Exercício breve
Transcreva do texto sobre a liberdade de expressão o trecho que começa em "As primeiras restrições" e vai até "política do país.", inclusive.

Dentre às diversas liberdades garantidas constitucionalmente está a liberdade de expressão, consubstanciada na livre manifestação do pensamento, da atividade intelectual, artística, científica e da comunicação, outorgada a todos, brasileiros e estrangeiros que estejam em território nacional, o que marca a nossa sociedade como democrática, onde deve reinar a pluralidade de pensamento e, consequentemente, a manifestação de idéias e valores divergentes, sem restrição alguma, sem interferência estatal, tendo acesso, sem embaraço, as fontes de dados, vedada toda e qualquer form de censura, seja política, ideológica, ou artística, como previsto no artigo 220, § 2º da Constituição Brasileira. Afinal, a censura é exacerbação do poder de polícia, admissível em caráter emergencial, mas com o cuidado de não funcionar como instrumento a serviço de posições políticas ou ideológicas. Por isso mesmo recomenda-se a vigilância da cidadania no resguardo aos direitos fundamentais, como deixa registrado o Dr. Antonio Luiz Miretti, no artigo por ele escrito na coletânea aqui já citada, onde diz com propriedade que a linha direta para a censura é a restrição.
As primeiras restrições geralmente direcionam-se à imprensa diante da dependência governamental da mídia, via concessões e impulso financeiro. E como a liberdade de imprensa é corolário da liberdade de expressão, a primeira consequência reflete-se de imediato nos cidadãos que, sem informações verdadeiras perdem até mesmo o direito de reclamar ou divergir do que se passa na vida social e política do país.

Material
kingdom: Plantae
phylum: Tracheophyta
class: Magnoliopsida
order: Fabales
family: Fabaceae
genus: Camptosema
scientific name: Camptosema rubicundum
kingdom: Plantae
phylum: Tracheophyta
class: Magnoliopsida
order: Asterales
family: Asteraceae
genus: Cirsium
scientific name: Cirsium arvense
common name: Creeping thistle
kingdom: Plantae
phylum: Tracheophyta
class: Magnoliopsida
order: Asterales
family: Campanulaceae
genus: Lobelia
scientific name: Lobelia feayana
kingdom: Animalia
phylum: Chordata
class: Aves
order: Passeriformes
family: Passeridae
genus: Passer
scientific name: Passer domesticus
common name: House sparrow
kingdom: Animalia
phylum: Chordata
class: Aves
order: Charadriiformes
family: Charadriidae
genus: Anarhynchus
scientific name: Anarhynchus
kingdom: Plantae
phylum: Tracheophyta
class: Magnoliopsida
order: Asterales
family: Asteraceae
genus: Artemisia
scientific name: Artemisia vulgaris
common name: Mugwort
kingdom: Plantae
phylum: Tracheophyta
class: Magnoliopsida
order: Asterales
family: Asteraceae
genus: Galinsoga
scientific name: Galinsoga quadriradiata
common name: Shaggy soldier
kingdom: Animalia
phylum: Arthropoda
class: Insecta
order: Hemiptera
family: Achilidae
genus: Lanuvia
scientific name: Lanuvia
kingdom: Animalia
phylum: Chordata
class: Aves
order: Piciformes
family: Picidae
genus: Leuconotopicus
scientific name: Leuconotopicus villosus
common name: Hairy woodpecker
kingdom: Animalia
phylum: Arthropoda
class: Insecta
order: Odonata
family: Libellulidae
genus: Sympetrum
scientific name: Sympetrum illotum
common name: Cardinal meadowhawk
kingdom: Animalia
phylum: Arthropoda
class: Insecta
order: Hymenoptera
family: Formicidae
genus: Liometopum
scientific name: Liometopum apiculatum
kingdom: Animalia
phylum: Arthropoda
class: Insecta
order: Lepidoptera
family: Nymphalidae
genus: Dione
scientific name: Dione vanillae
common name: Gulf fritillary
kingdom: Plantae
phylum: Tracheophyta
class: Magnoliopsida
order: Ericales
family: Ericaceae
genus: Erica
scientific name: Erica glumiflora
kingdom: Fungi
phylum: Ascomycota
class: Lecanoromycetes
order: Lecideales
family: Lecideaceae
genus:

Resultado do exercício
As primeiras restrições geralmente direcionam-se à imprensa diante da dependência governamental da mídia, via concessões e impulso financeiro. E como a liberdade de imprensa é corolário da liberdade de expressão, a primeira consequência reflete-se de imediato nos cidadãos que, sem informações verdadeiras perdem até mesmo o direito de reclamar ou divergir do que se passa na vida social e política do país.